#### [Enunciado A]
Como resumir em duas frases o trecho sobre a educação e a perda da autonomia da criança?
#### [Enunciado B]
Como ficaria em forma de lista o parágrafo do trecho sobre a educação e a autonomia da criança que começa com "A transformação de pessoa em boneco", mantendo seus fatos principais?
#### [Enunciado C]
Você pode dar continuidade ao trecho sobre a educação e a autonomia da criança a partir do ponto em que ele para?

#### [Trecho]
-- -- --

Nossa sociedade possui um enquadre bastante contraditório. Teoricamente foca na autonomia do ser, na liberdade, na descoberta, na criatividade; na prática, visualiza-se o inverso pois educar implica em comprometimento, implica em descobrir novas  possibilidades humanas e em construir novos vínculos.

A transformação de pessoa em boneco se faz desde tenra idade. Na vida intra-uterina, o bebê inicia seu contato com o mundo de forma energética e viva. Prepara-se para ser ativo num mundo de exigências. No Brasil é praticamente nulo o atendimento pré-natal que inclua a preocupação psico-afetiva e relacional entre mamãe e seu bebê. A indução ao parto cesárea é extrema, o apelo a amamentação é exercida sem levar em conta o direito da figura materna e o estado emocional da mesma (depressão pós parto — reestruturação  da imagem corporal). A mãe tem que dar o leite de seu peito, é um direito da criança, diz a propaganda. Sem negligenciar a importância do leite materno, se faz necessária atenção para o tipo relação afetiva que se está estruturando. O atendimento nos hospitais, na maioria dos serviços, é desvinculado do lado humano.  A impossibilidade de garantia e assistência às mães, que logo tem que retornar aos empregos, ausência de locais adequados para os bebês ficarem. A existência de creches que pouco se preocupam com o aspecto da evolução humana são os primeiros pontos a serem analisados na destituição da integridade do ser humano. Aos poucos este Ser aprende a controlar seu desejo, a seguir o padrão, a norma.

Um exemplo típico do nosso cotidiano é observar uma criança tentando subir a escada de um escorrega. A maioria dos adultos não permite a criança exercitar suas habilidades psicomotoras e imediatamente segura o corpo da criança e lhe dá o seu movimento…

Chega a idade de ir para a escola. Na Educação Infantil aprende a controlar a hora de fazer suas necessidades fisiológicas. Não é seu corpo que diz a hora de precisar usar o banheiro, mas o professor, que no apelo de uma falsa ordem, impede este organismo de se auto-regular.

O abuso no uso de folhas mimeografadas com desenhos prontos para a criança copiar ou pintar na cor determinada, impedem que a coordenação motora encontre a organização de um Ser. Para tal é necessário espaços amplos, respeito e incentivo. A antecipação destes momentos vai prejudicando, interferindo e restringindo funções psiconeurológicas essenciais ao Homem. Luria (1966), famoso neuropsicólogo alertou que “desde os primeiros segundos de vida é o movimento que vai criar os “imputs” necessários para uma necessidade de organização sensorial e, por conseguinte todo o desenvolvimento das estruturas perceptivas que irão, por sua vez, permitir ao Homem ser um animal capaz de realizar movimentos para alguma coisa.”

-- -- --

#### [Material fornecido]
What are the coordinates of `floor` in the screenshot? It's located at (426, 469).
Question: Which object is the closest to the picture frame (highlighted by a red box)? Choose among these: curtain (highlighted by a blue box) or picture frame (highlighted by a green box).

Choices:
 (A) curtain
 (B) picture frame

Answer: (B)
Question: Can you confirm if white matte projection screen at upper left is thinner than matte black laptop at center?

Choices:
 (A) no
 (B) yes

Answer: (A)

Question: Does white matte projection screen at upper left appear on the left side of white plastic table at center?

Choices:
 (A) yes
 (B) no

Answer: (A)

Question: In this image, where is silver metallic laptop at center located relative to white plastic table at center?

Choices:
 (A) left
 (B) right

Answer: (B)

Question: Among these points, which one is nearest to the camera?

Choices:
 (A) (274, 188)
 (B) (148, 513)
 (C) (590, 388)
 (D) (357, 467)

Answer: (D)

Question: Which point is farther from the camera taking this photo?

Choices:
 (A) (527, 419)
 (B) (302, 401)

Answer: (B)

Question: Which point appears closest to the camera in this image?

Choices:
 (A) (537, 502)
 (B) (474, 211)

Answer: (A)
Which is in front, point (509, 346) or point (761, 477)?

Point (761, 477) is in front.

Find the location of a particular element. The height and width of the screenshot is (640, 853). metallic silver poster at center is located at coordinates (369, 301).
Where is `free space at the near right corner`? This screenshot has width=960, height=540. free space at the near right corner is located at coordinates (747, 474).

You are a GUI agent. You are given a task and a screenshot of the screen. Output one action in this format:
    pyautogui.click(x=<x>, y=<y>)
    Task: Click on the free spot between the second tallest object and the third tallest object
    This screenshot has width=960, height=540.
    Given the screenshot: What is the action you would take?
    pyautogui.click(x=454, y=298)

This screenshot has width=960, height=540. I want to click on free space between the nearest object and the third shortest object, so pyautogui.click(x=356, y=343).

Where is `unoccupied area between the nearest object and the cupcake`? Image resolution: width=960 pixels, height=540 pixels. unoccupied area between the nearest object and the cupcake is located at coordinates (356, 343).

-- -- --

#### [Resposta A]
A sociedade valoriza em teoria a autonomia, a liberdade e a criatividade, mas na prática faz o inverso e transforma a pessoa em boneco desde tenra idade: o pré-natal quase não se ocupa da relação afetiva entre mãe e bebê, e hospitais e creches pouco consideram o lado humano. Mais tarde, na escola, o professor passa a decidir até a hora de ir ao banheiro, e as folhas mimeografadas com desenhos prontos restringem funções psiconeurológicas essenciais, enquanto Luria (1966) alertou para o papel do movimento desde os primeiros segundos de vida.

#### [Resposta B]
- A transformação de pessoa em boneco começa desde tenra idade.
- Na vida intrauterina, o bebê entra em contato com o mundo de forma energética e viva e se prepara para ser ativo.
- No Brasil, é praticamente nulo o pré-natal que se preocupe com a relação psicoafetiva entre mãe e bebê.
- A indução ao parto cesárea é extrema.
- O apelo à amamentação ignora o direito da mãe e seu estado emocional, como a depressão pós-parto e a reestruturação da imagem corporal.
- Sem negar a importância do leite materno, é preciso atenção ao tipo de relação afetiva que se estrutura.
- Na maioria dos serviços, o atendimento nos hospitais é desvinculado do lado humano.
- Faltam garantia e assistência às mães que logo voltam ao emprego, e faltam locais adequados para os bebês.
- As creches pouco se preocupam com a evolução humana.
- Todos esses pontos são os primeiros a analisar na destituição da integridade do ser humano.
- Aos poucos, esse ser aprende a controlar seu desejo e a seguir o padrão e a norma.

#### [Resposta C]
Este processo não se encerra aqui, tende a agravar-se a partir da alfabetização como se este processo se iniciasse aos seis anos. Grande engano!!!  A leitura do mundo é inscrita primeiro pelos pais, depois pelos outros adultos que numa relação dialética permite avançar de oriundos de informações contextualizadas do meio, significadas pelo próprio sujeito que por sua vez provocam novas informações e modificações ao meio.

Chegam o segundo e o terceiro graus e o desrespeito as etapas básicas e fundamentais à evolução humana continuam. O amadurecimento do adolescente não é estimulado e com a atual reforma da educação espera-se que eles escolham. As pessoas só podem escolher quando elas possuem metas que constituem seu sentido de vida. E o nosso ensino universitário, local de excelência na construção do conhecimento científico, tem produzido mudanças significativas para o coletivo? É claro que não! A conclusão deste processo é: “Não seja você, não acredite em você. Faça como todo mundo!”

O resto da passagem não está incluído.